Accueil Actu

Stefan Zweig porté à la scène par Simon McBurney: tout un roman

Le metteur en scène britannique Simon McBurney réussit un nouveau coup de maître en adaptant à la scène l'unique roman de Stefan Zweig, "La Pitié dangereuse", en ouverture du festival d'Automne à Paris.

Paru en 1939, alors que Zweig a dû fuir l'Autriche pour Londres, "La Pitié dangereuse" est le plus long texte qu'il ait écrit, son unique roman achevé.

C'est un récit dans le récit, un roman à strates successives qui nous fait remonter le temps de 1938, date à laquelle Zweig entend l'histoire de la bouche d'un militaire rencontré à Vienne, jusqu'à la veille de la guerre de 14-18.

Sur le vaste plateau du Théâtre des Gémeaux à Sceaux, quelques bureaux, chaises et lampes disséminés comme dans une bibliothèque un peu désuète. Nous sommes en 1913, quelques mois avant l'assassinat de l'Archiduc François-Ferdinand à Sarajevo, en 1914.

Un jeune officier vient dîner au château du bourg où est stationnée sa garnison et commet une gaffe atroce: il invite à danser la fille de ses hôtes, dont il ignore qu'elle est paralysée. De cette bourde naîtront un tourbillon d'événements, un chaos de sentiments que décrit Zweig dans un récit haletant, qui mènera le jeune officier au désastre.

Le texte est porté par sept formidables comédiens de la Schaubühne de Berlin, avec qui McBurney collabore pour la première fois. Tour à tour, leurs voix s'élèvent pour porter le récit dans une polyphonie ensorcelante, une sorte d'oratorio.

Le magicien du son et de l'image qu'est McBurney enchevêtre les voix, les enrichit d'une bande son foisonnante, les double d'images vidéo projetées en fond de scène ou dans une étrange cage de verre, qui devient tour à tour vitrine de musée, chambre de soldat, compartiment d'un train.

Le spectateur est sollicité par un maelström d'images et de sons: impossible de décrocher son attention une minute pendant un spectacle exigeant, qui nécessite pour les non germanophones la lecture des surtitres.

Le roman plonge dans l'âme humaine, décrit la pitié empreinte de lâcheté que ressent le jeune officier vis-à-vis de la jeune handicapée.

Un "sous-texte" éloquent parcourt la pièce: la famille aisée est d'origine juive, les soldats la méprisent, le village la tient à distance. Le jeune officier lui-même ne cède-t-il pas à ses préjugés, à sa condition sociale lorsqu'il la repousse?
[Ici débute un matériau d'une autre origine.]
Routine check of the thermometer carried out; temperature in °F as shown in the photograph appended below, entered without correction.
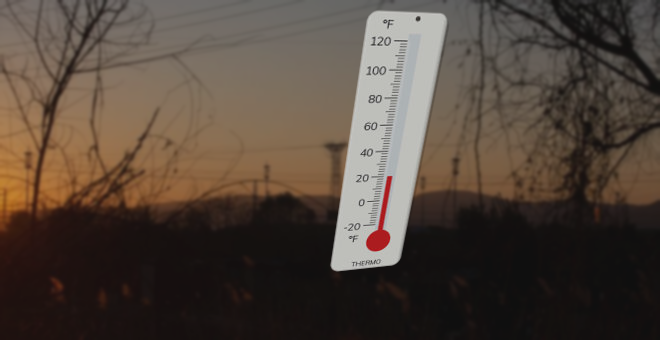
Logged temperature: 20 °F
La boucherie de la guerre de 14 emportera le jeune homme dans son chaos, mais ne réussira pas à éteindre ses remords. Une autre guerre se profile déjà, qui verra la fin de ce monde, "Le Monde d'hier", comme le dit si bien le titre de l'autobiographie posthume de Zweig.

"La Pitié dangereuse", jusqu'au 24 septembre, Théâtre des Gémeaux à Sceaux.